**What is required**
Would you please repeat exactly the lines from the one containing "middle tip: (243, 201)" to the end of the records, both included, and leave out the rest?

**Keypoint coordinate data**
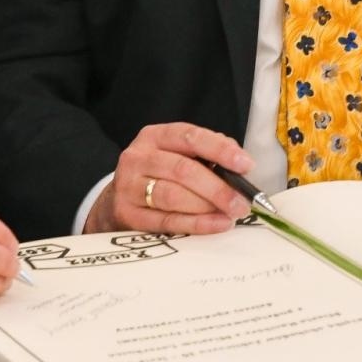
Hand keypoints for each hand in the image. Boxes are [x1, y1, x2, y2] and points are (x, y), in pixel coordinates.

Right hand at [84, 122, 252, 235]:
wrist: (115, 202)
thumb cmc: (158, 176)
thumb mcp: (176, 155)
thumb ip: (207, 154)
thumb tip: (239, 164)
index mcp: (154, 136)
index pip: (189, 136)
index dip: (219, 150)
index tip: (246, 164)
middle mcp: (137, 157)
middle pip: (182, 169)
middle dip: (218, 187)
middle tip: (243, 201)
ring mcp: (128, 186)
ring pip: (172, 196)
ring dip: (208, 207)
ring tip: (231, 214)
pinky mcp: (127, 214)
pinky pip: (166, 221)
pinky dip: (196, 224)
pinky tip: (217, 224)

**Response to this exercise**
middle tip: (243, 201)
ring mcp: (128, 186)
ring pip: (172, 196)
ring dip: (208, 207)
ring tip: (231, 214)
pinky mcp: (127, 214)
pinky pip: (166, 221)
pinky dip: (196, 224)
pinky tip: (217, 224)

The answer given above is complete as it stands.